Enfin, les équilibristes firent leur entrée. Un lourdaud tout à fait insipide vint se camper avec une échelle, et commanda à un jeune garçon d'en grimper tous les échelons en chantant et en dansant ; il le fit ensuite passer à travers des cercles enflammés, et tenir une amphore avec les dents. Trimalcion était le seul qui admirât ces pauvretés ; le métier était bien ingrat, disait-il ; du reste, il n'y avait que deux choses au monde qu'il eût plaisir à voir : les équilibristes et les sonneurs de cor ; [...] il en était là de son discours quand l'enfant vint tomber juste sur son lit.
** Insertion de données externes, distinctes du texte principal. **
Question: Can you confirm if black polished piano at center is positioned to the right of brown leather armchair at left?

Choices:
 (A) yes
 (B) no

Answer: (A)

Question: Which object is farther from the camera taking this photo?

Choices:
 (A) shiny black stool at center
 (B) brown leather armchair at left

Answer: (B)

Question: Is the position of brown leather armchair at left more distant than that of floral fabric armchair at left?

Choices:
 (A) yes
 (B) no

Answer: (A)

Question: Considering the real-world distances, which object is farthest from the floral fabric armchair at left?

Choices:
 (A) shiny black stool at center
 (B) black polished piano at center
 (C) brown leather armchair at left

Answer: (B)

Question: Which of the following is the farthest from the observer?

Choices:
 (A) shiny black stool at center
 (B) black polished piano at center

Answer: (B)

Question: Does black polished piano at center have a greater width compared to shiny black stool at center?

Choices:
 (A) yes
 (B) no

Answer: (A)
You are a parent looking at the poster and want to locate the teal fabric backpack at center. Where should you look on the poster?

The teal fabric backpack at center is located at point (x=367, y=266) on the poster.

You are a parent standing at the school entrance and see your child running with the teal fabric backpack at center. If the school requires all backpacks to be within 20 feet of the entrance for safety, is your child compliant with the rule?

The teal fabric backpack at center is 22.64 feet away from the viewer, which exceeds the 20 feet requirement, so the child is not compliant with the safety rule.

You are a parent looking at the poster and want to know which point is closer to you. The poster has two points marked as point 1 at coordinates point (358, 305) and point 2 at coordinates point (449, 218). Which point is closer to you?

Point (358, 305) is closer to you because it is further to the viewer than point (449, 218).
Ce ne fut qu'un cri dans toute la valetaille et parmi les convives, non pas tant à cause de ce puant bonhomme, car chacun eût été ravi qu'il se rompît le cou, mais tous craignaient de voir le repas mal finir et d'être réduits à pleurer un mort qui ne lui était rien.

Pétrone, Satiricon, 53-54

Un autre intermède

Soudain entrèrent deux esclaves, qui semblaient s'être pris de querelle à la fontaine ; du moins avaient-ils encore les cruches à leur cou. Trimalcion voulant trancher leur différend, ni l'un ni l'autre n'accepta l'arrêt de leur juge, mais chacun frappa de son bâton la cruche de son adversaire. Stupéfaits de l'insolence de ces ivrognes, nous jetâmes les yeux sur le spectacle qu'offrait leur bataille, et nous vîmes s'échapper de la panse des amphores des huîtres et des pétoncles, qu'un esclave recueillit sur un plat et nous servit à la ronde. L'ingénieux cuisinier voulut être à la hauteur de ces gentillesses et, sur un gril d'argent, il nous apporta des escargots, tout en chantant d'une voix qui chevrotait épouvantablement.